Baixos índices – Mesmo no período das festas de fim de ano, o número de pedintes é pequeno na capital, segundo o juiz Veras. “É uma cidade pequena, com cerca de 400 mil habitantes. Sempre conseguimos deixar as ruas sem criança alguma. Elas não eram vistas nas esquinas”, lembra. “Temos receio de que, agora, as nossas também passem a pedir. Já tivemos essa etapa, que vencemos há mais de 10 anos. Programas sociais impedem que elas mendiguem”, disse.

A maior queda se deu após a instalação do Centro de Referência do Migrante, no início do mês. Criada como ponto de passagem, a unidade oferece serviço médico e odontológico, além de roupas e comida.
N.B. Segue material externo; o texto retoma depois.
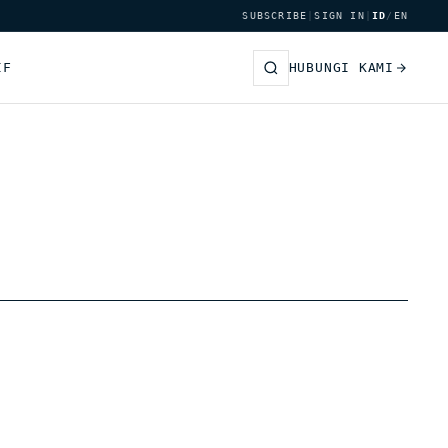
SUBSCRIBE
|
SIGN IN
|
ID
/
EN
IF
HUBUNGI KAMI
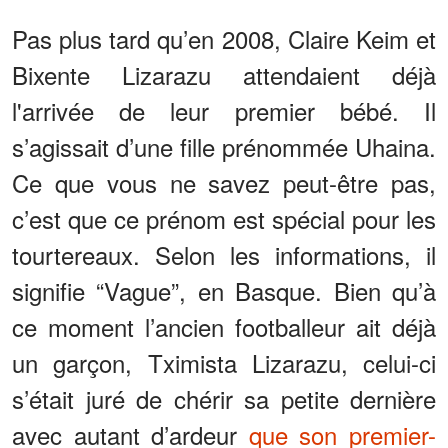
Pas plus tard qu’en 2008, Claire Keim et
Bixente Lizarazu attendaient déjà
l'arrivée de leur premier bébé. Il
s’agissait d’une fille prénommée Uhaina.
Ce que vous ne savez peut-être pas,
c’est que ce prénom est spécial pour les
tourtereaux. Selon les informations, il
signifie “Vague”, en Basque. Bien qu’à
ce moment l’ancien footballeur ait déjà
un garçon, Tximista Lizarazu, celui-ci
s’était juré de chérir sa petite dernière
avec autant d’ardeur
que son premier-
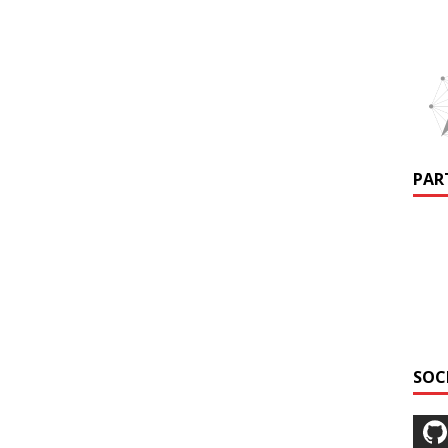
PAR
SOC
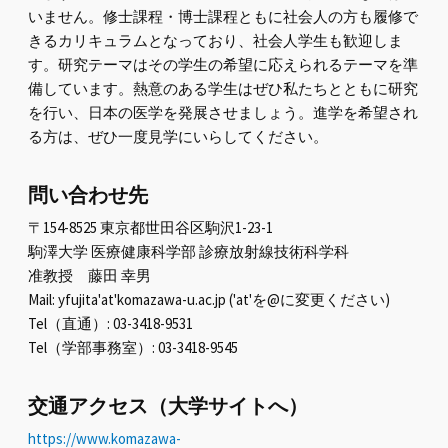
いません。修士課程・博士課程ともに社会人の方も履修で
きるカリキュラムとなっており、社会人学生も歓迎しま
す。研究テーマはその学生の希望に応えられるテーマを準
備しています。熱意のある学生はぜひ私たちとともに研究
を行い、日本の医学を発展させましょう。進学を希望され
る方は、ぜひ一度見学にいらしてください。
問い合わせ先
〒154-8525 東京都世田谷区駒沢1-23-1
駒澤大学 医療健康科学部 診療放射線技術科学科
准教授 藤田 幸男
Mail: yfujita'at'komazawa-u.ac.jp ('at'を@に変更ください)
Tel（直通）: 03-3418-9531
Tel（学部事務室）: 03-3418-9545
交通アクセス（大学サイトへ）
https://www.komazawa-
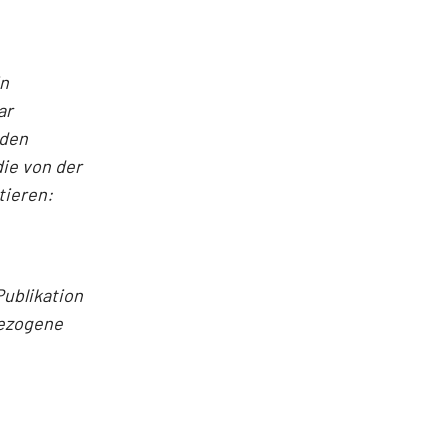
in
ar
nden
ie von der
tieren:
Publikation
bezogene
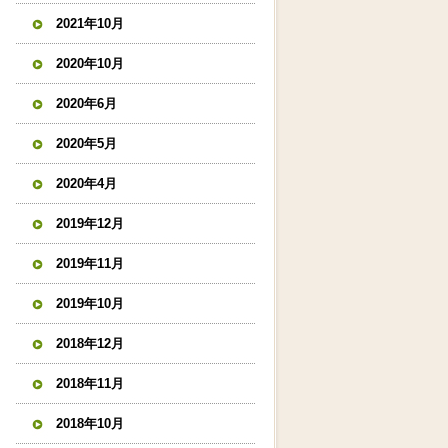
2021年10月
2020年10月
2020年6月
2020年5月
2020年4月
2019年12月
2019年11月
2019年10月
2018年12月
2018年11月
2018年10月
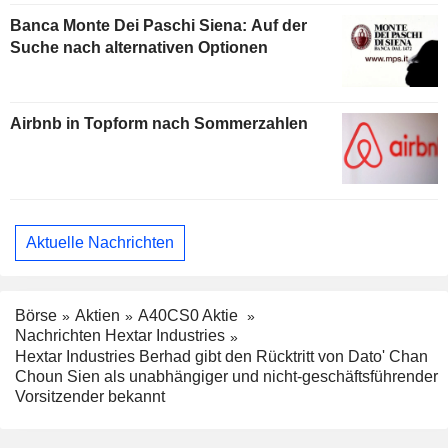
Banca Monte Dei Paschi Siena: Auf der
Suche nach alternativen Optionen
Airbnb in Topform nach Sommerzahlen
Aktuelle Nachrichten
Börse
Aktien
A40CS0 Aktie
Nachrichten Hextar Industries
Hextar Industries Berhad gibt den Rücktritt von Dato' Chan
Choun Sien als unabhängiger und nicht-geschäftsführender
Vorsitzender bekannt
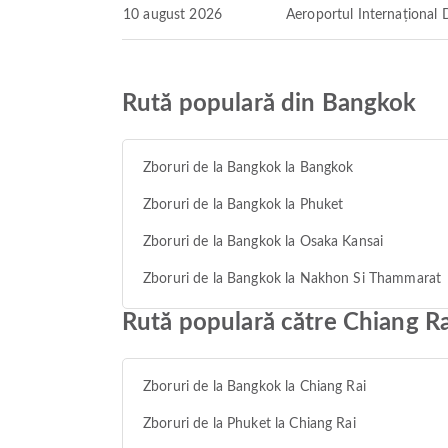
10 august 2026
Aeroportul Internaționa
Rută populară din Bangkok
Zboruri de la Bangkok la Bangkok
Zboruri de la Bangkok la Phuket
Zboruri de la Bangkok la Osaka Kansai
Zboruri de la Bangkok la Nakhon Si Thammarat
Rută populară către Chiang Ra
Zboruri de la Bangkok la Chiang Rai
Zboruri de la Phuket la Chiang Rai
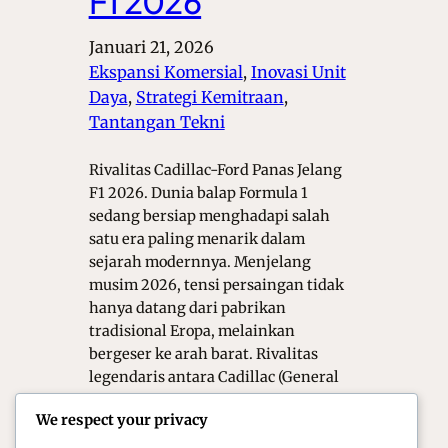
F1 2026
Januari 21, 2026
Ekspansi Komersial
, 
Inovasi Unit
Daya
, 
Strategi Kemitraan
, 
Tantangan Tekni
Rivalitas Cadillac-Ford Panas Jelang
F1 2026. Dunia balap Formula 1
sedang bersiap menghadapi salah
satu era paling menarik dalam
sejarah modernnya. Menjelang
musim 2026, tensi persaingan tidak
hanya datang dari pabrikan
tradisional Eropa, melainkan
bergeser ke arah barat. Rivalitas
legendaris antara Cadillac (General
Motors) dan Ford kini resmi
We respect your privacy
berpindah dari jalanan Detroit ke
lintasan sirkuit…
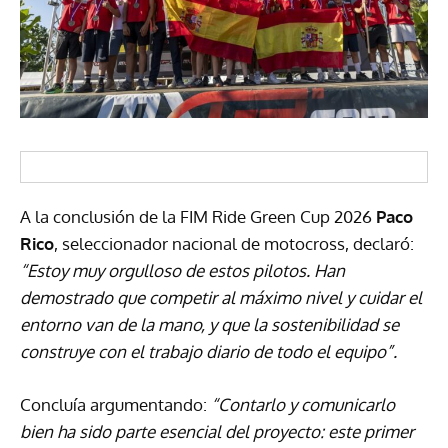
A la conclusión de la FIM Ride Green Cup 2026
Paco
Rico
, seleccionador nacional de motocross, declaró:
“Estoy muy orgulloso de estos pilotos. Han
demostrado que competir al máximo nivel y cuidar el
entorno van de la mano, y que la sostenibilidad se
construye con el trabajo diario de todo el equipo”.
Concluía argumentando:
“Contarlo y comunicarlo
bien ha sido parte esencial del proyecto: este primer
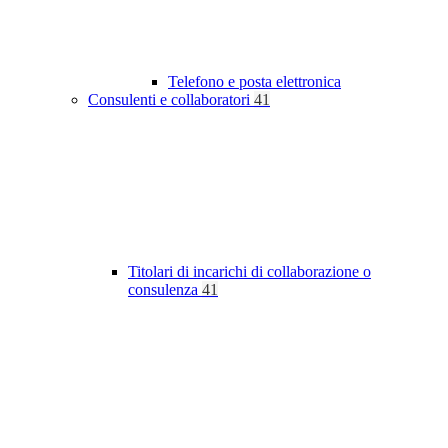
Telefono e posta elettronica
Consulenti e collaboratori
41
Titolari di incarichi di collaborazione o
consulenza
41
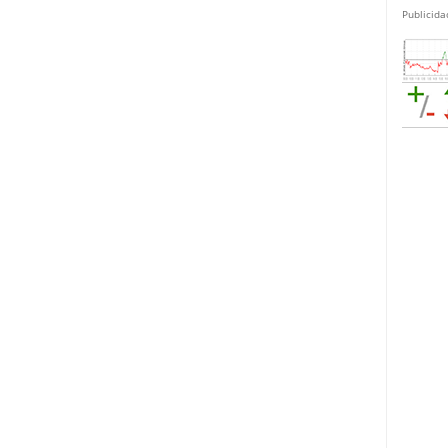
Publicida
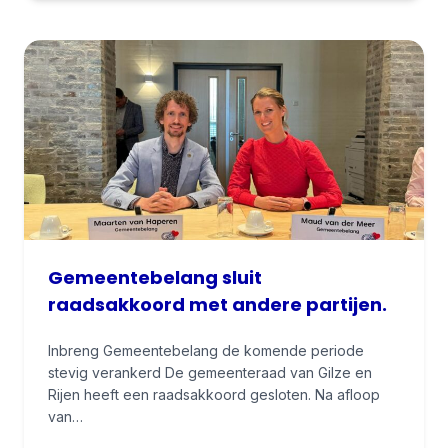
r
e
e
k
t
e
k
s
t
G
e
Gemeentebelang sluit
m
raadsakkoord met andere partijen.
e
e
Inbreng Gemeentebelang de komende periode
n
stevig verankerd De gemeenteraad van Gilze en
t
Rijen heeft een raadsakkoord gesloten. Na afloop
e
van…
b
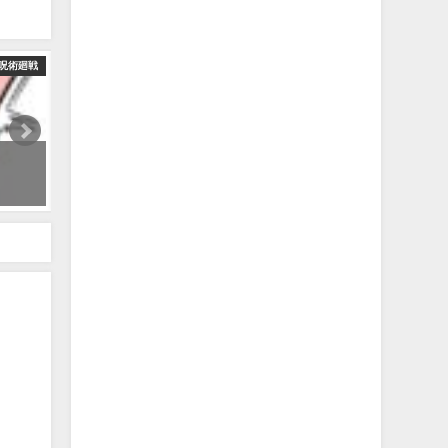
呪術廻戦
ティックトック コスプレTikTok呪術廻戦 JuJutsu kaisen (demon Slaye
2021年9月13日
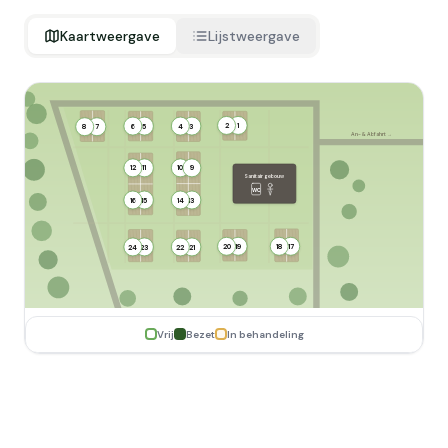
Kaartweergave
Lijstweergave
2
1
6
5
4
3
8
7
An- & Abfahrt →
12
11
10
9
Sanitair gebouw
WC
16
15
14
13
20
19
18
17
24
23
22
21
Vrij
Bezet
In behandeling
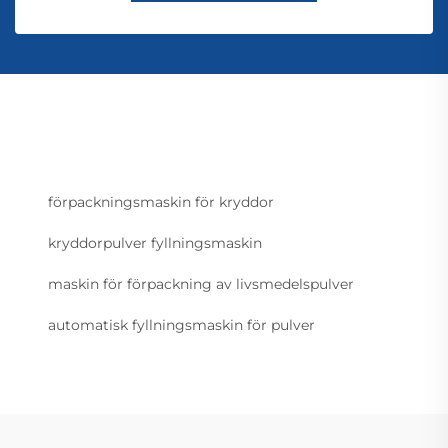
förpackningsmaskin för kryddor
kryddorpulver fyllningsmaskin
maskin för förpackning av livsmedelspulver
automatisk fyllningsmaskin för pulver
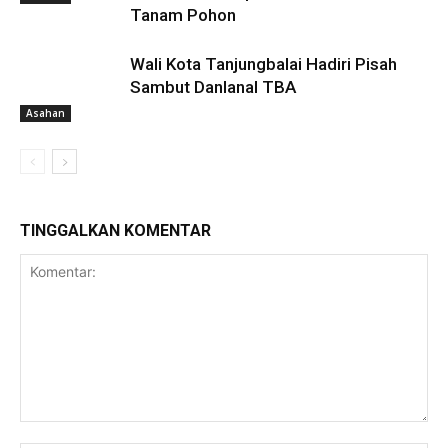
Tanam Pohon
Wali Kota Tanjungbalai Hadiri Pisah
Sambut Danlanal TBA
Asahan
TINGGALKAN KOMENTAR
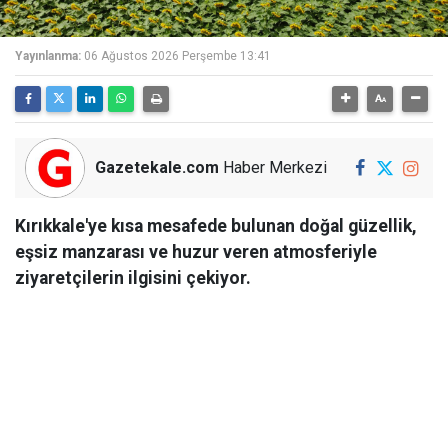
Yayınlanma:
06 Ağustos 2026 Perşembe 13:41
Gazetekale.com
Haber Merkezi
Kırıkkale'ye kısa mesafede bulunan doğal güzellik,
eşsiz manzarası ve huzur veren atmosferiyle
ziyaretçilerin ilgisini çekiyor.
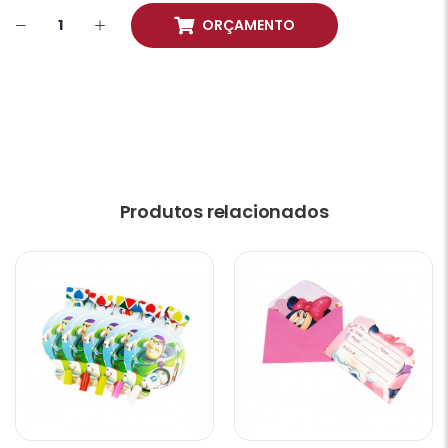
ORÇAMENTO
Produtos relacionados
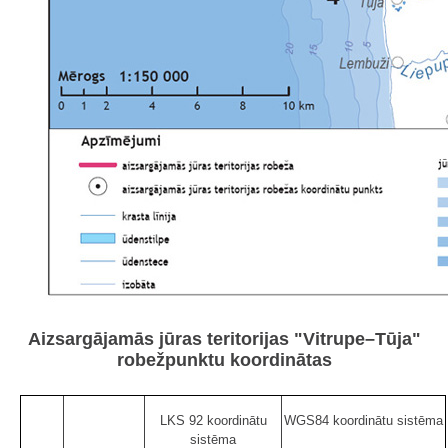
Aizsargājamās jūras teritorijas "Vitrupe–Tūja"
robežpunktu koordinātas
LKS 92 koordinātu
WGS84 koordinātu sistēma
sistēma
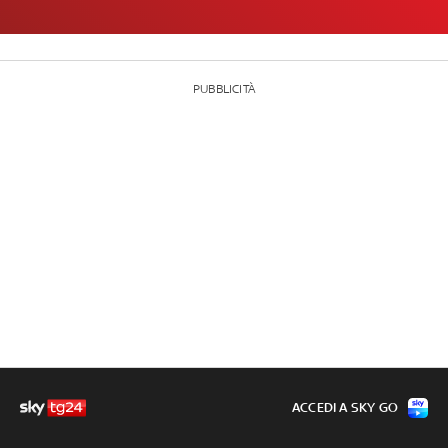
PUBBLICITÀ
ACCEDI A SKY GO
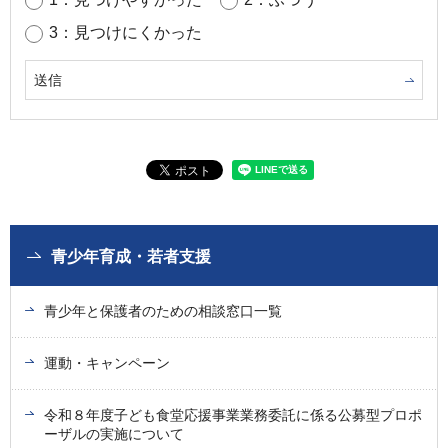
3：見つけにくかった
青少年育成・若者支援
青少年と保護者のための相談窓口一覧
運動・キャンペーン
令和８年度子ども食堂応援事業業務委託に係る公募型プロポ
ーザルの実施について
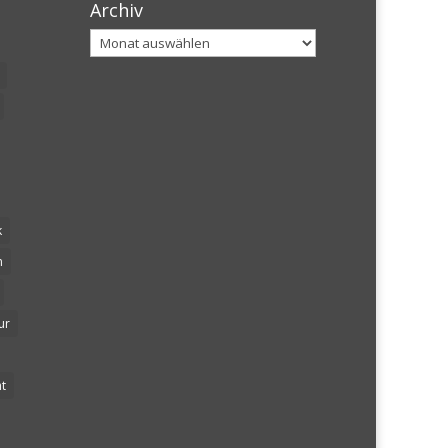
Archiv
Archiv
k
n
ur
t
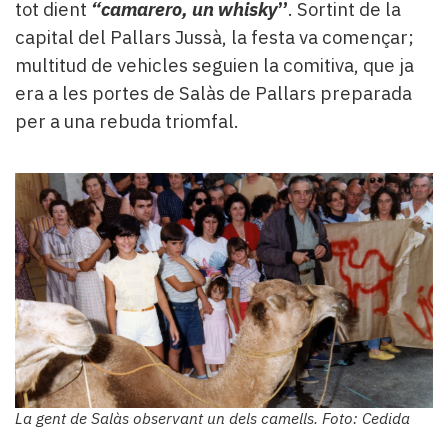
tot dient
“camarero, un whisky
”
. Sortint de la
capital del Pallars Jussà, la festa va començar;
multitud de vehicles seguien la comitiva, que ja
era a les portes de Salàs de Pallars preparada
per a una rebuda triomfal.
La gent de Salàs observant un dels camells. Foto: Cedida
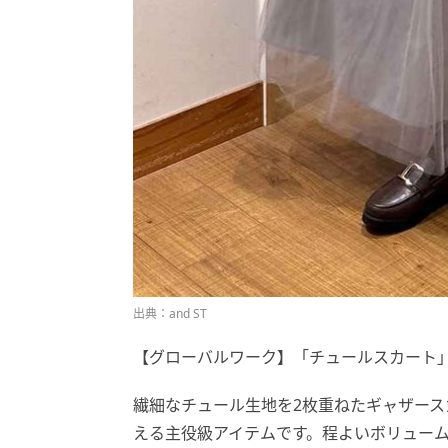
出典：and ST
【グローバルワーク】「チュールスカート」¥
繊細なチュール生地を2枚重ねたギャザース
える主役級アイテムです。程よいボリュー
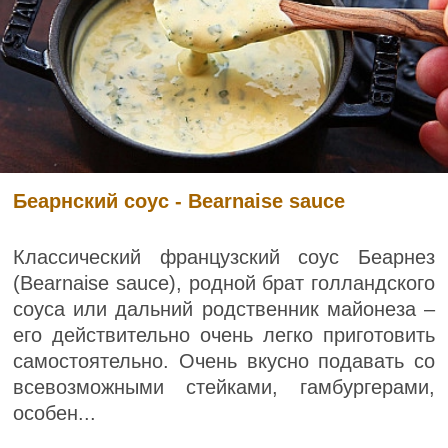
Беарнский соус - Bearnaise sauce
Классический французский соус Беарнез
(Bearnaise sauce), родной брат голландского
соуса или дальний родственник майонеза –
его действительно очень легко приготовить
самостоятельно. Очень вкусно подавать со
всевозможными стейками, гамбургерами,
особен...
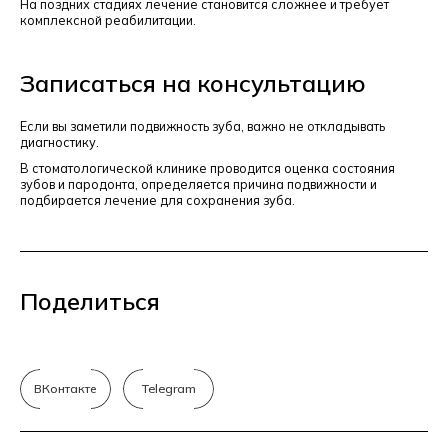
На поздних стадиях лечение становится сложнее и требует
комплексной реабилитации.
Записаться на консультацию
Если вы заметили подвижность зуба, важно не откладывать
диагностику.
В стоматологической клинике проводится оценка состояния
зубов и пародонта, определяется причина подвижности и
подбирается лечение для сохранения зуба.
Поделиться
ВКонтакте
Telegram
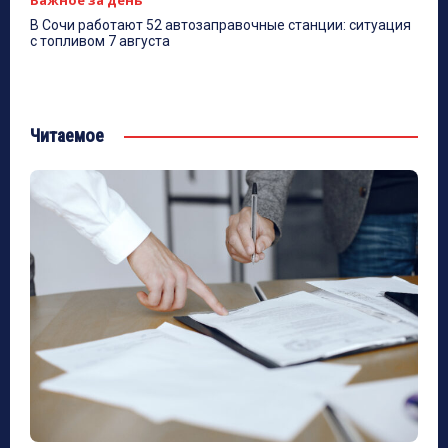
Важное за день
В Сочи работают 52 автозаправочные станции: ситуация
с топливом 7 августа
Читаемое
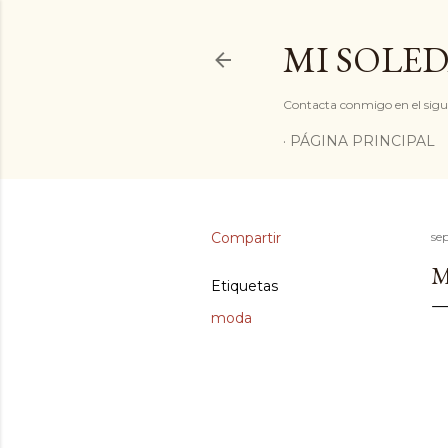
MI SOLED
Contacta conmigo en el sigu
PÁGINA PRINCIPAL
Compartir
se
M
Etiquetas
moda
Atividades como aulas e recreação, por sua vez, mantêm as crianças no local durante o dia. “Elas ainda saem à noite para dormir. Nossa preocupação, agora, é terem um lugar digno para isso”, adiantou o juiz.

O TJRR também estuda ceder um prédio onde os migrantes pernoitariam. Outras opções de local são um shopping ou um ginásio de esportes. O local receberia o centro de referência. Para isso, já estão sendo verificadas questões sanitárias e estruturais já são verificadas pela Defesa Civil. “Seria dedicado aos indígenas. Queremos cuidar dos que já estão aqui, sem estimular outros. A cidade não suporta”, alerta o juiz. 

Na visão do juiz as normas do CNJ auxiliaram na realização dessas ações conjuntas. “O Conselho orienta que o trabalho seja de rede. Todas as unidades que lidam com o tema devem dialogar”, disse.